Gli imputati, insieme ad una persona che è morta negli anni successivi ed è stata condannata in absentia, sono tutti vecchi impiegati della compagnia americana Union Carbide. Ogni imputato è stato condannato a due anni di reclusione e ad una multa di 2100 dollari.
La compagnia ha pagato un risarcimento di 470 milioni di dollari al Governo indiano nel 1989.
Il disastro continua a essere al centro dell’attenzione su come si sono svolte le procedure di indagine e sul risultato di questa battaglia legale. Il Ministro della Giustizia indiano, Veerappa Moily, ha indicato il lungo tempo che ci è voluto per la conclusione di questo caso come un esempio di inefficienza nella gestione di fatti di questo tipo.

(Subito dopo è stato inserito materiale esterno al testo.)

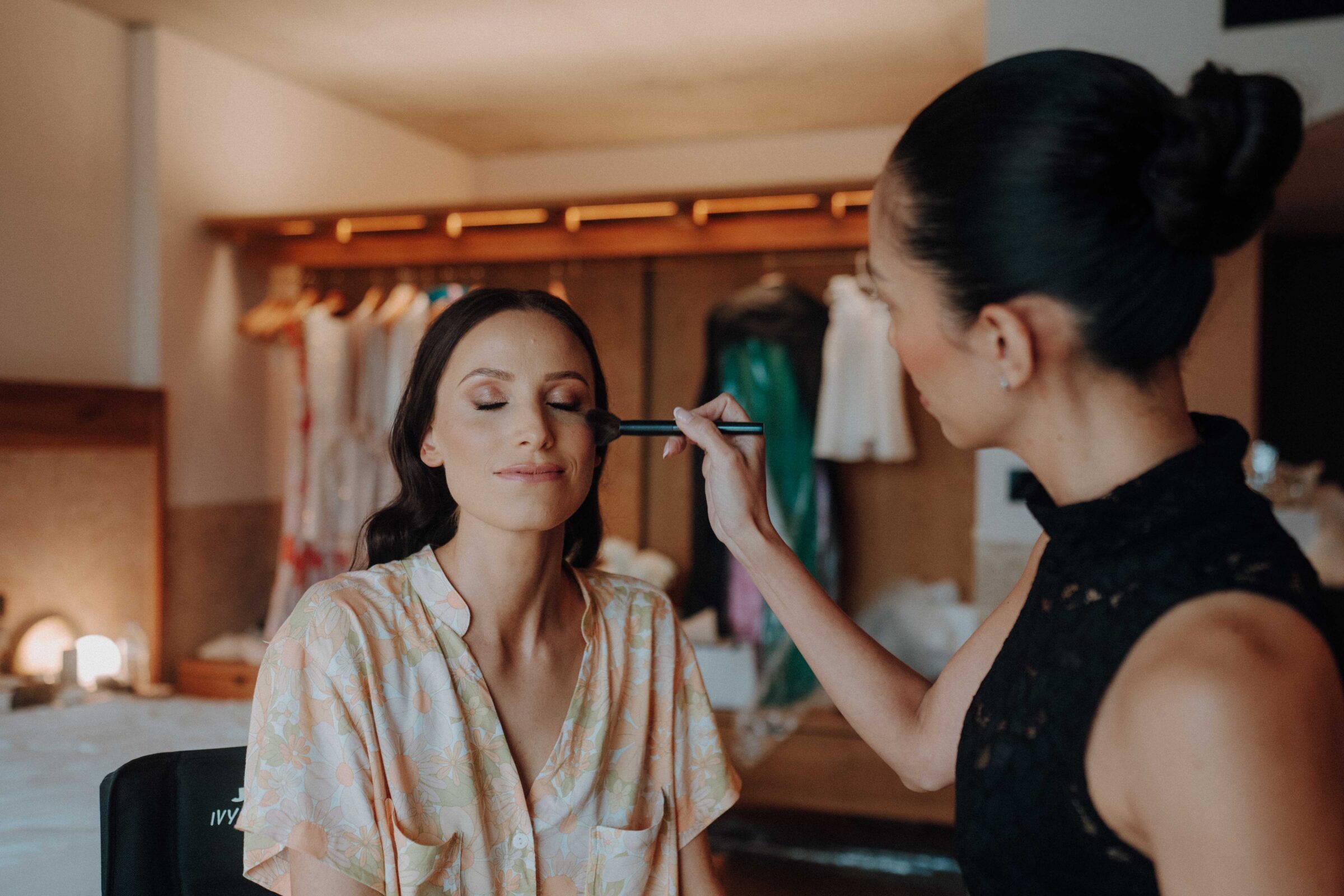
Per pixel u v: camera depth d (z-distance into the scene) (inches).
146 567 152.2
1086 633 25.3
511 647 38.8
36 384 131.6
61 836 72.2
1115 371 26.0
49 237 140.4
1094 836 24.8
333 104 183.6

“Vorrei dire che il disastro di Bhopal è più di un omicidio, e questo tipo di negligenza non può essere lasciata impunita. Ci sono molte cose da imparare da questo, e non dovremmo pensare che i fatti accaduti possano essere interpretati in un modo diverso. Questo è uno di quei casi in cui la giustizia è stata ritardata e praticamente negata. Oserei dire che la giustizia qui è stata sepolta. Un disastro di questo tipo deve gestito in modo corretto. Dobbiamo rivedere le procedure in modo che casi come questo non possano ripertersi”, ha detto Veerappa Moily in una dichiarazione riportata da INDIA TODAY lo scorso 7 giugno 2010.
Altri hanno criticato la leggerezza delle condanne. “Due anni di carcere non significano far giustizia quando così tante persone sono morte” ha detto un ingegnere in uno speciale della BBC (Bhopal Voices: ‘Justice Denied,’ BBC NEWS, 7 giugno 2010). Molti hanno espresso l’opinione che Warren Anderson, l’amministratore delegato della Union Carbide al tempo del disastro, dovrebbe essere indagato. (INDIA TODAY, 7 giugno 2010).
Considerando che l’area inquinata non è mai stata bonificata, il conto delle vittime “ufficiali” è alquanto riduttivo e la sentenza, a di poco clemente.